**RAW DATA:**
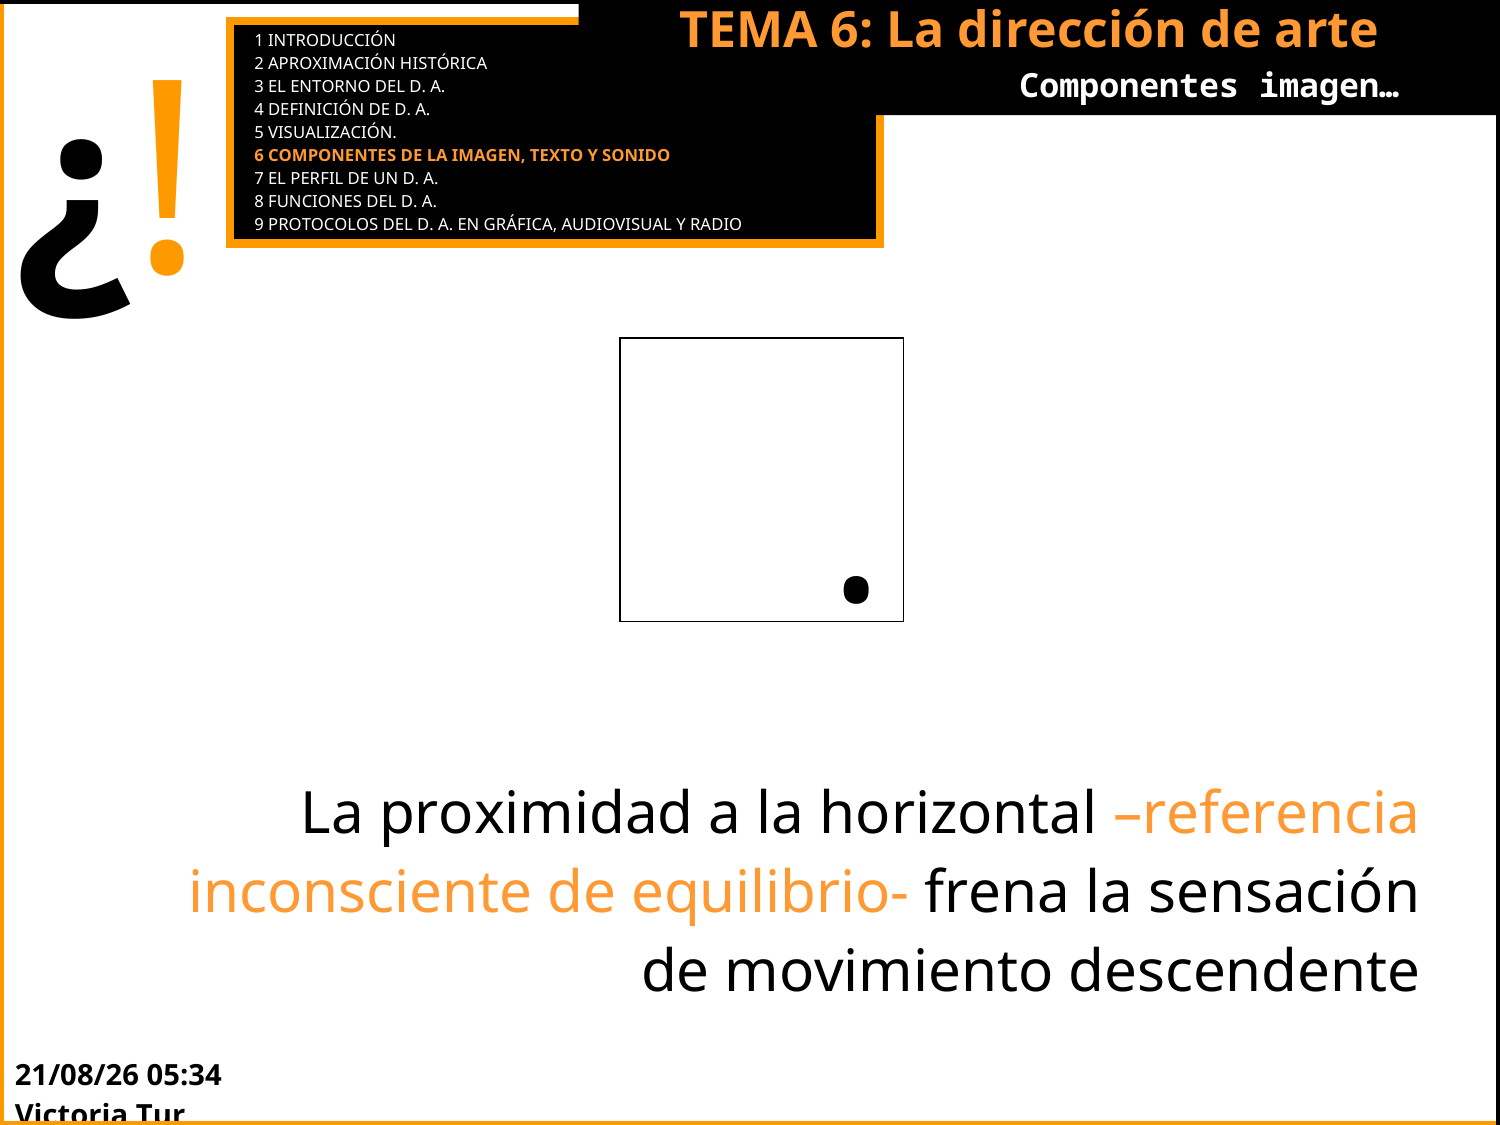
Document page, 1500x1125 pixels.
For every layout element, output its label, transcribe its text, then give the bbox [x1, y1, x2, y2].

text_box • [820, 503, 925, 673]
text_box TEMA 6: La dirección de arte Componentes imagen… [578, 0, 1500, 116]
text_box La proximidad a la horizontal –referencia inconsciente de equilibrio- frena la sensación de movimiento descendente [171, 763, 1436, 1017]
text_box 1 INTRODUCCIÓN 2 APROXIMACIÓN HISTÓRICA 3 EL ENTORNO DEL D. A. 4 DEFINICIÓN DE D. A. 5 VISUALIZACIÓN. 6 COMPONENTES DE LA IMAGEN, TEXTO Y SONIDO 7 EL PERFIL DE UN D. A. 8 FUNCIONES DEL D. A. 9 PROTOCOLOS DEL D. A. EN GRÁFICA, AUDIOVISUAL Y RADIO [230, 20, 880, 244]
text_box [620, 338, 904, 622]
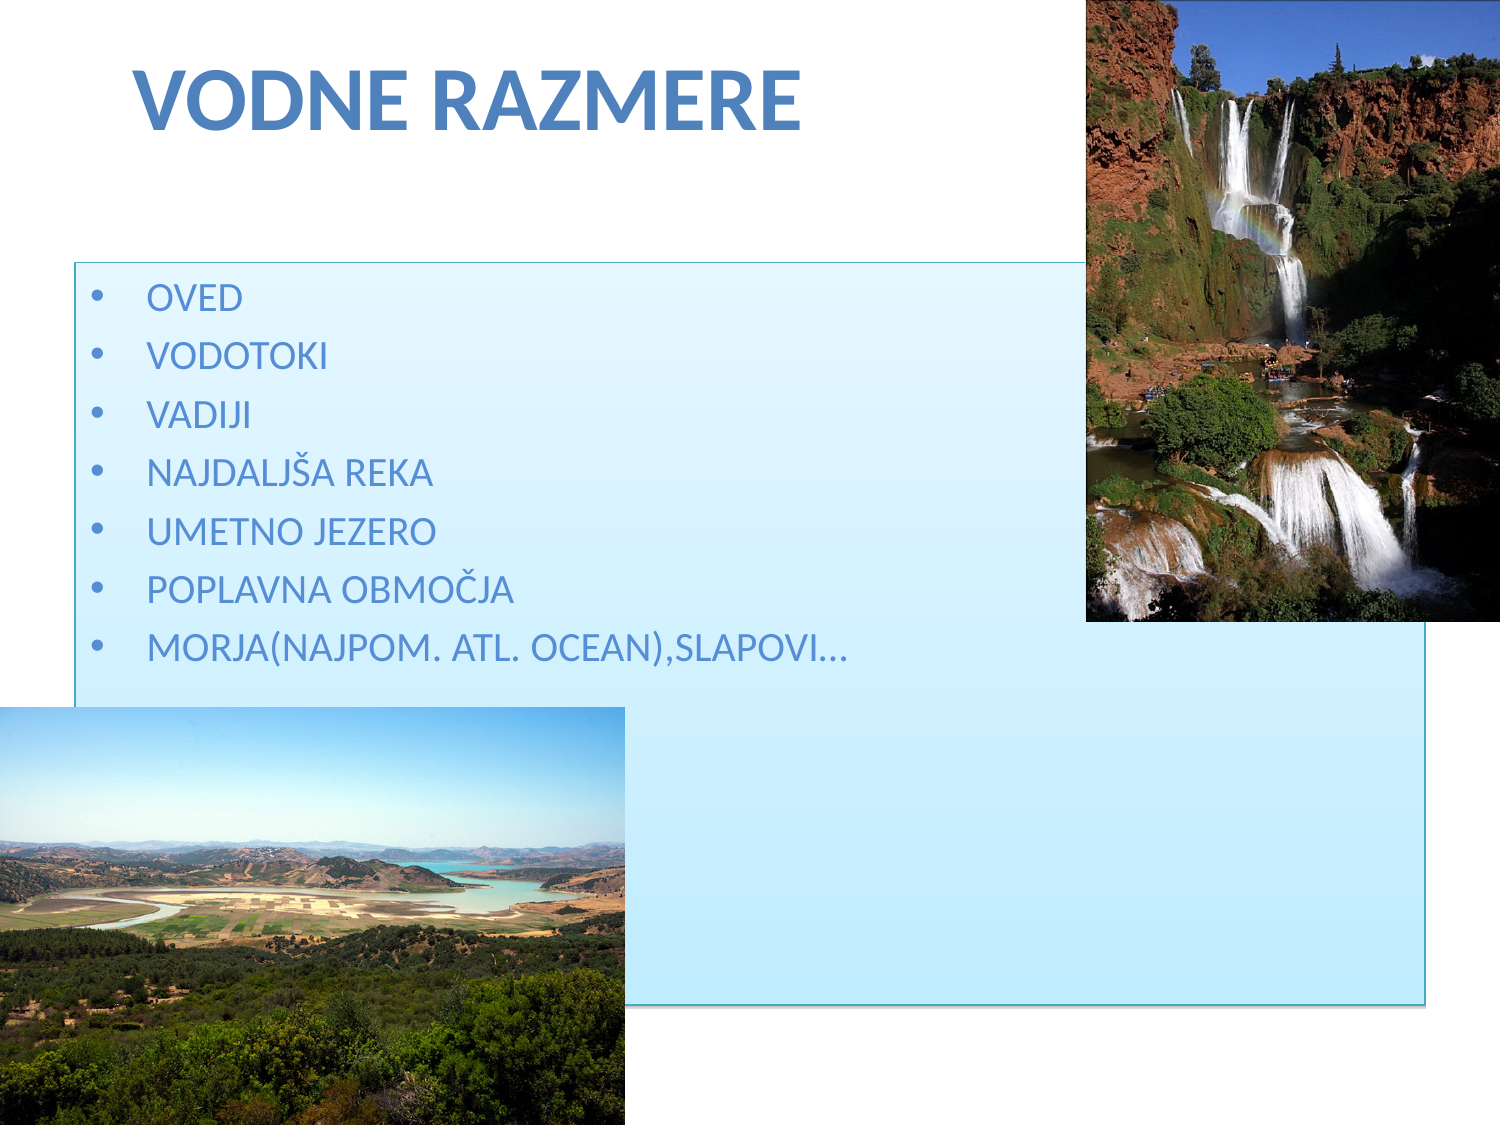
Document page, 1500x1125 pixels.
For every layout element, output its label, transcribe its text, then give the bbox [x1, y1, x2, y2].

**WRITTEN INSTRUCTION:**
Retype the items above, from their start through the line containing "text_box TEMA 6: La", inclusive, and leave the pictures out.

**THE REPLY:**
Document page, 1500x1125 pixels.
For every layout element, output its label, transcribe its text, then give the bbox [x1, y1, x2, y2].

text_box • [820, 503, 925, 673]
text_box TEMA 6: La dirección de arte Componentes imagen… [578, 0, 1500, 116]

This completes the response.